Source ->
========================================

We are now normal tourists, since we left the bicycles in Tehran. It is just too hot down here to cycle and we want to continue to Yazd which is in the middle of the desert.
We always take the bus now, since they are really comfortable. If you ever go to Iran, always take the V.I.P buses. A six hour trip is no problem. You have wide seats and lots of room for your legs.
We can really relax physically, which we needed after the southern Armenian mountains. But soon the stress of a sightseeing tourist begins. Bus terminals, taxis, finding a hotel in noisy cities. Getting a tourist map, follow the map to see the tourist attractions. Really, I think we both consider this sometimes to be more exhausting than cycling all day. And of course everybody notices us as tourists and offers to change money, or stops right in front of us while we are crossing streets, just to offer us a ride somewhere with their taxi. On Bazaars several guys speaking German approach us to first tell us that they want to study in Germany. Then they push us to have tea with them. And seconds later you are in another shop selling carpets. Some of these guys just follow you for several minutes, even if you ignore them completely.
On June 18th Ramadan starts, which actually means, that you are not allowed to eat or drink from 4am to 9pm for a whole month. Luckily there is an exception for travelers and non-Muslims. Unfortunately that doesn’t help much, since all restaurants are closed. You cannot get a fruit juice at one of the countless juice bars. You cannot get a kebab or any other snack for lunch. That`s bad for us, since we cannot prepare food without our camping burner. We still don’t know how to handle this when we continue to cycle in a few days, since we really need to eat and drink when we are cycling all day.
So the restaurants are strictly closed. However it seems that not all people fast during Ramadan. We see several people drink or eat something. But we also meet a guy in the bus to Yazd who even refuses the small lunch box you get from the bus company, even though he is considered a traveler and therefore allowed to eat and drink. Actually we don’t really get the rules, because it doesn’t seem reasonable to be allowed to eat while sitting in an air conditioned bus, but not when you are paving a road in 35°C. Traveling isn’t as exhausting as it was several hundred years ago. Anyway, good for us.

========================================

Recorded information ->
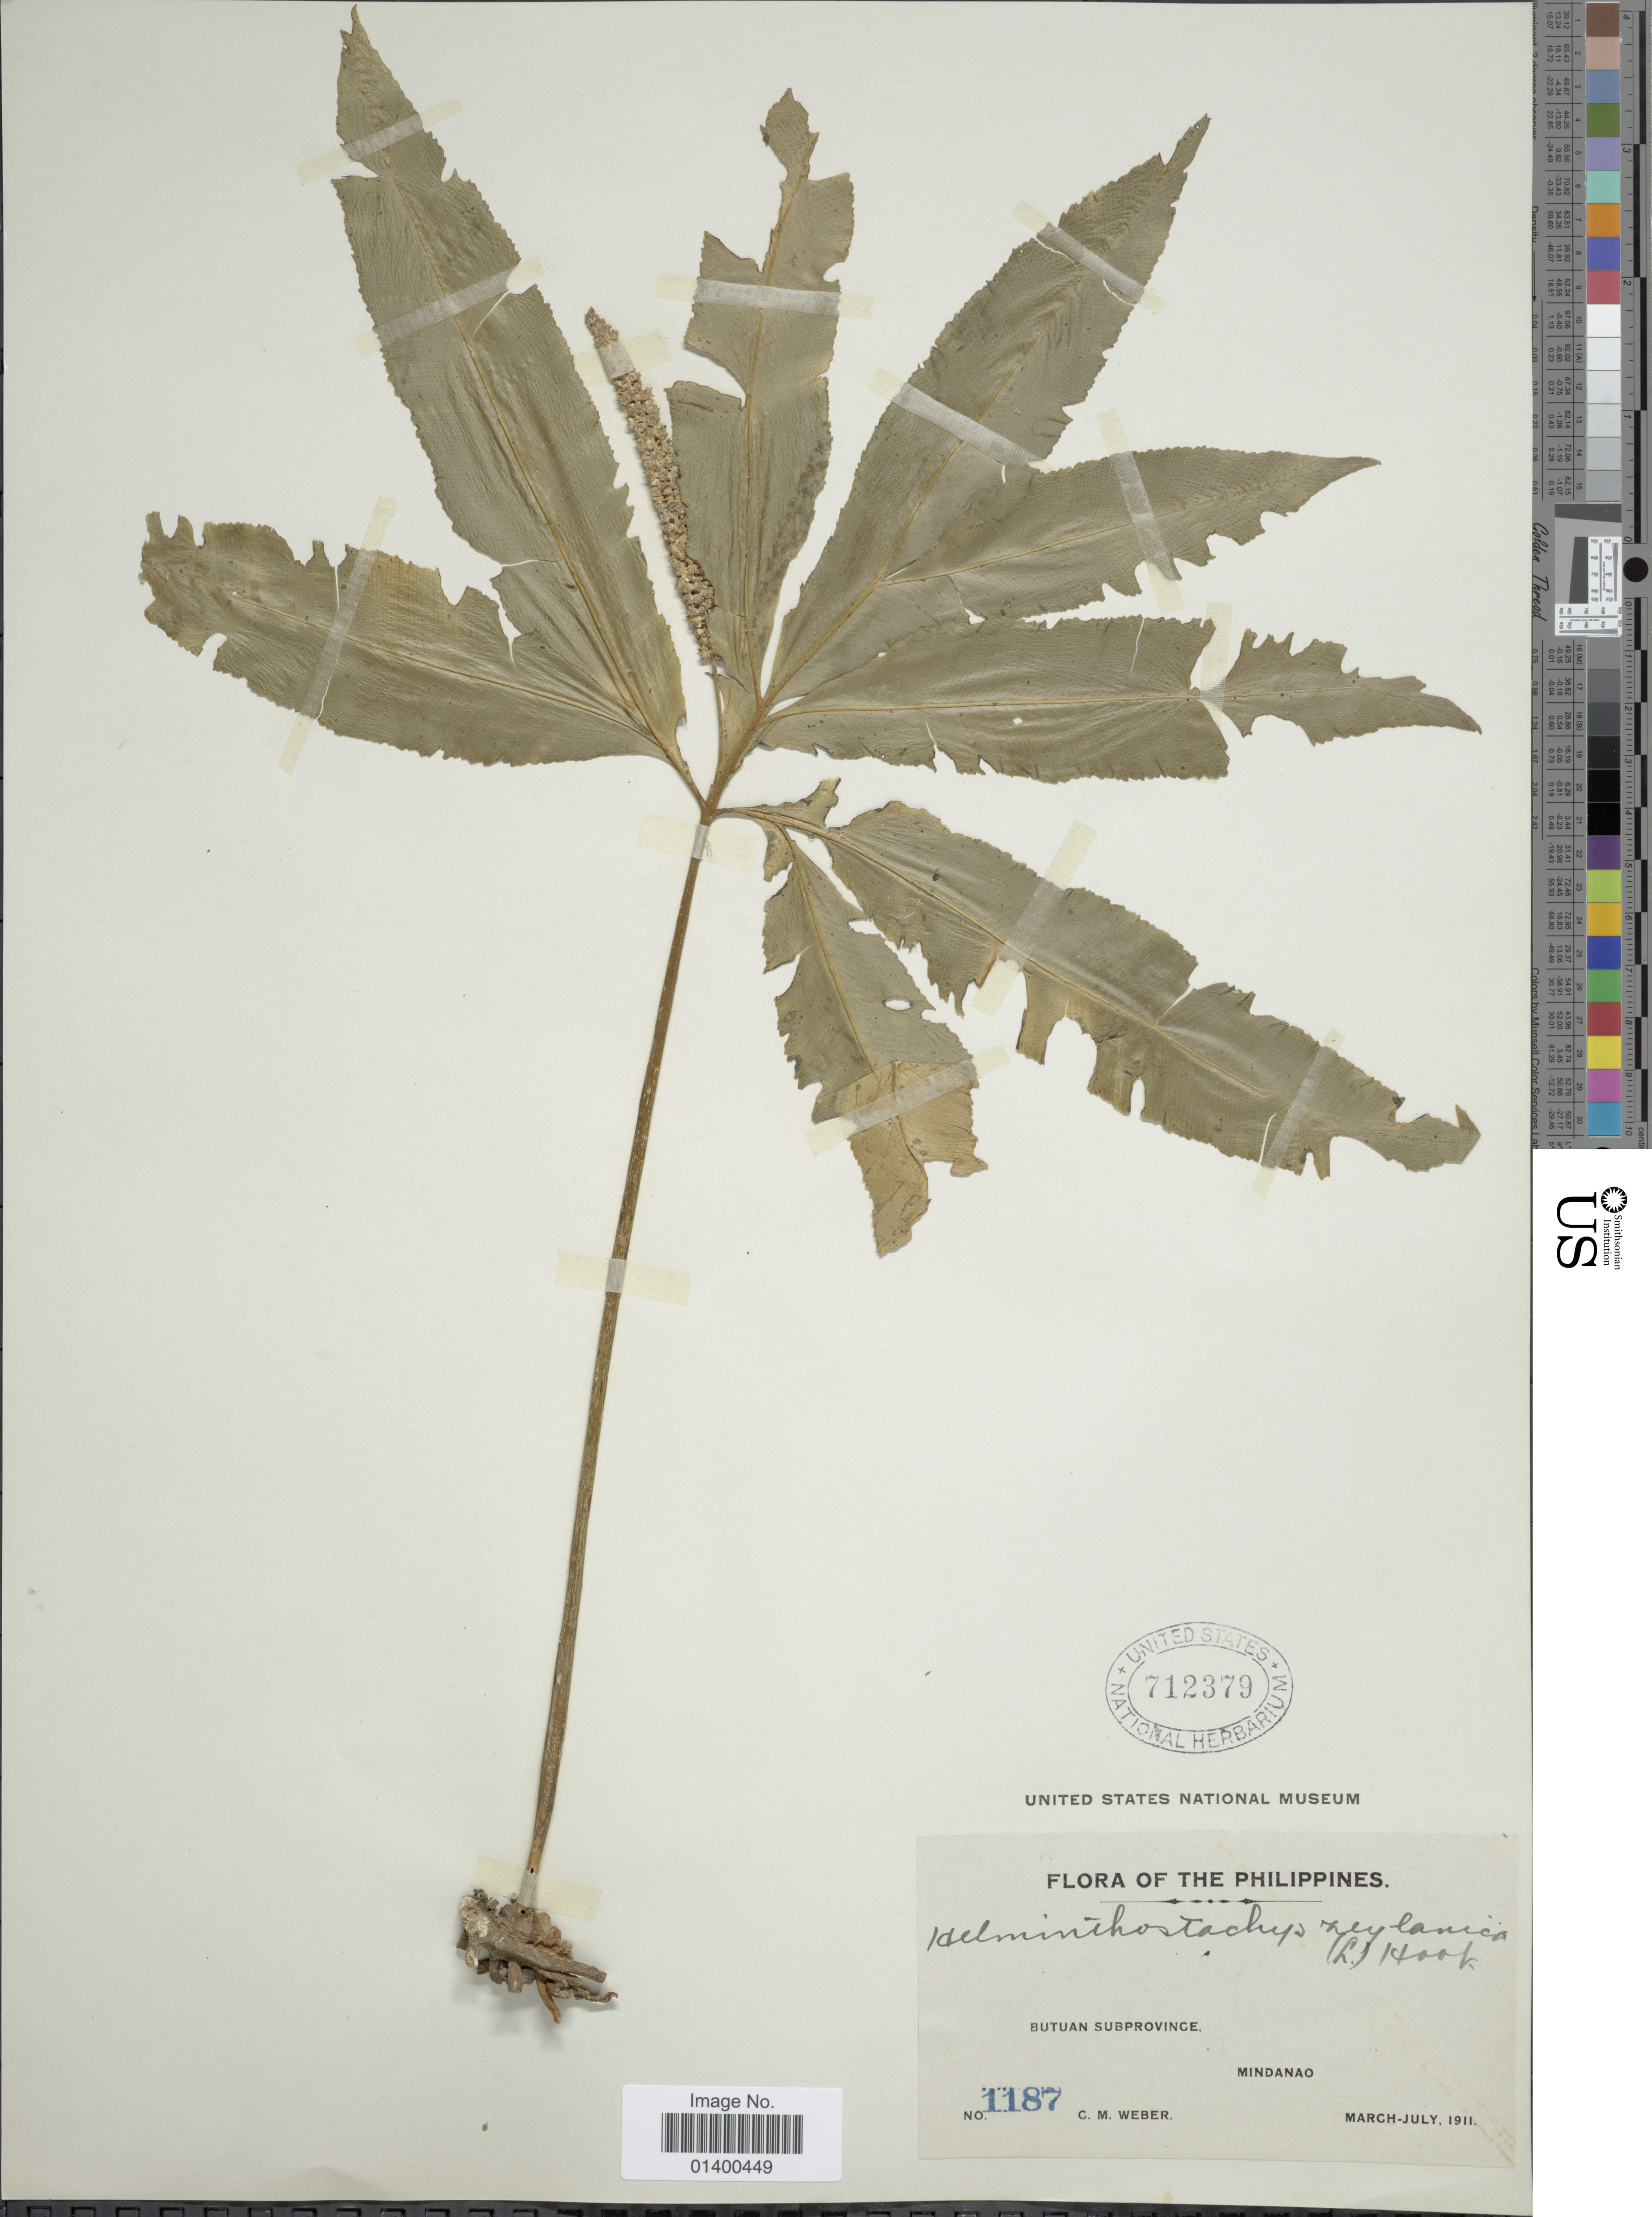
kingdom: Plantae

========================================

Exercise description ->
Write the next part of the Iran travel account, starting after its final sentence.

Response for this exercise ->
Hot sun beating down
Burning my feet just walking around
Hot sun making me sweat
‚Gators getting close, hasn’t got me yet
In Yazd it is really hot. We estimate around 40°C. Our little hotel is unique, regarding all other hotels so far: All rooms face towards the backyard, where chairs and tables form something like a cafe. Since Yazd is also touristic, it is e.g. not necessary for Cora to wear her hijab inside the yard. And everybody is eating there and we get breakfast. The whole city is build like the hotel. Actually you walk through a maze, with some doors in the walls. Because all the living space is in the yards. The walls are made of a mixture of clay and hay. We like the city for its different style. And it is still inhabited even in the old town, behind these clay walls.
While we are taking our first walk through the city, a Pakistani approaches us and asks if we want to go together with him and some friends of him, who live in Yazd and can explain a lot. We agree. Apparently Pakistanis are equally hospitable. We spend the evening with them, because one of their friends in Yazd owns a restaurant and they wanted to know more about the cyclists from Germany. It was a funny and delicious evening.
If a religious Muslim tells you he just got married, don`t ask him if he has children.
From Yazd we continue to Shiraz, which is the most southern place on our little sightseeing tour. Shiraz is also hot compared to Isfahan which was rather cool.
We especially like the Shrine in Shiraz. To enter it, Cora needs to wear some sort of a chador and we each get our own tourist guide who separately leads us through the men’s and women’s part of the mosque. Cora tells, that the separation seems to be also because the women go there with their babies and breast feed them. So they can easily uncover parts of their body without being seen by men, but still be around others.
The mosque itself has an amazing interior I haven’t seen in any other mosque before. The whole ceiling is covered with little silver and golden mirrors. It feels like standing in the middle of a huge crystal. Behind the mosque is a big yard, where people just wander around. It is really peaceful here, until a guy approaches me to offer a day trip to Persepolis for 50 euro. The tourist guide translates what he says. I tell them, that I don’t want to do business inside a mosque. They seem both a bit embarrassed. But actually I have been annoyed by these tourist hunters for the last couple of days already and in a sacred place, where I stick to rules to not disturb others, I see no reason to disturb me.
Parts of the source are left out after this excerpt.